- Great achievements listed in your resume may never be seen by a human
- Software vendors are creating ever more sophisticated programs to scan resumes
- Computers might like some terms -- but you will have to back them up at the interview
You had better be logical and forceful when writing your resume. Your expertise and practical experience should stand out, along with how you performed in your previous jobs, including what you eliminated, influenced, removed, supervised and increased.
My introduction attempts to pepper a first paragraph with 10 action verbs and self-descriptive words that would be needed in my resume.
"I would say that today's [resume] was selling achievements, as opposed to responsibilities," said Barbara Love of Right Management. "We are selling the evidence that you can do what you say you can do."
But the twist is, these achievements may never be seen by a human, unless you can pass muster with software known as Applicant Tracking Systems, or ATS.
With resumes stacking up in HR's inbox, software vendors are cashing in by creating ever more sophisticated programs to scan resumes before any human sees them.

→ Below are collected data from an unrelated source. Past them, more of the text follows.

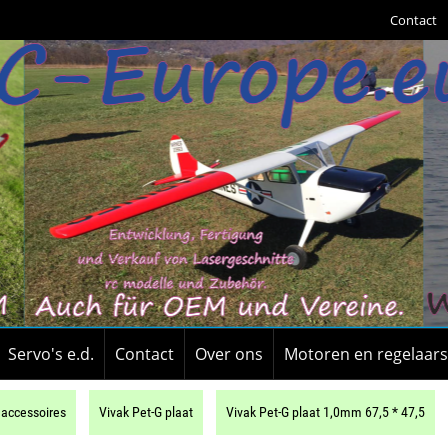
Contact
Servo's e.d.
Contact
Over ons
Motoren en regelaars
 accessoires
Vivak Pet-G plaat
Vivak Pet-G plaat 1,0mm 67,5 * 47,5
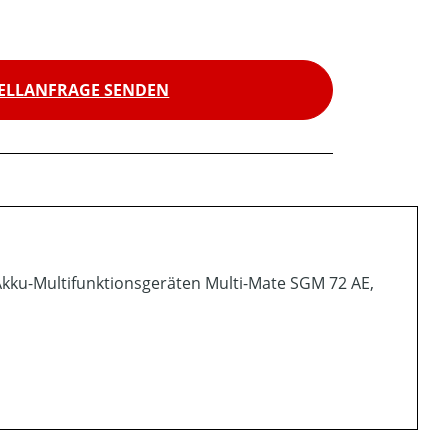
ELLANFRAGE SENDEN
Akku-Multifunktionsgeräten Multi-Mate SGM 72 AE,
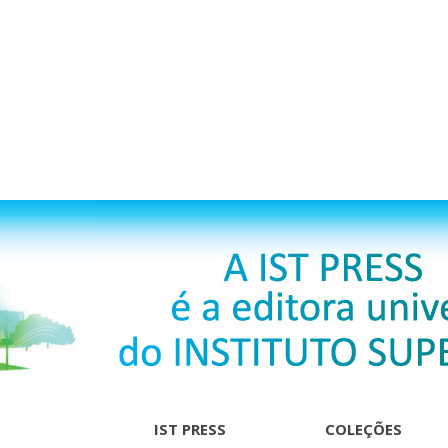
IST PRESS
COLEÇÕES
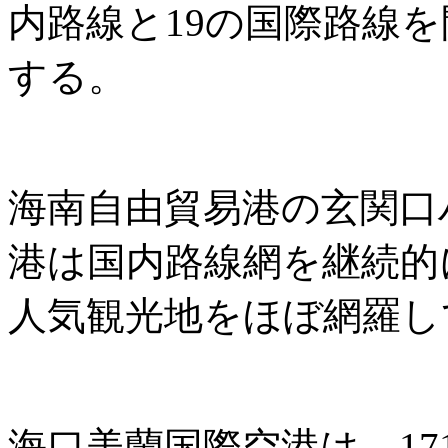
内路線と19の国際路線
する。
海南自由貿易港の玄関口
港は国内路線網を継続的
人気観光地をほぼ網羅し
海口美蘭国際空港は、171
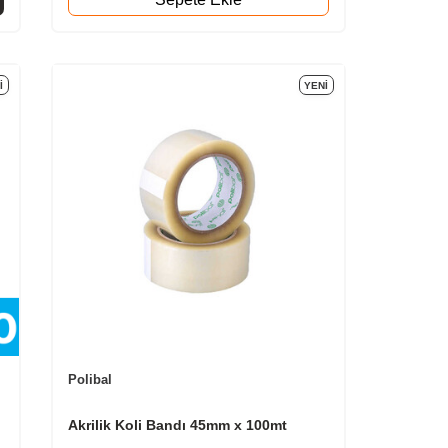
I
YENI
Polibal
Akrilik Koli Bandı 45mm x 100mt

ATS software can also be tweaked by companies to catch keywords (not buzzwords) or attempts to trick the computer.
Monster jobs web site has one, 6sense that is a data mining search engine that scans your resume and tracks it through the company, but you have to get past 6sense first.
"People used to put words in white text so you could not see it visually, but the machine would read it. So, there is technology to take that out," Monster's James Brian told CNN.
And if you do what it did in the first two sentences here, the computer can note that you tried too hard.
"Our software detects when people are doing what we refer to as 'keyword bombing' so, if you put skills all together," added Brian.
Some action verbs listed on various web sites to get past ATS might surprise you. Aggressive caught my eye.
Then there are self-descriptive words like pioneering, imaginative, pleasant, and dynamic -- all terms the computer might like but experts say you will have to back up when you finally meet a human face.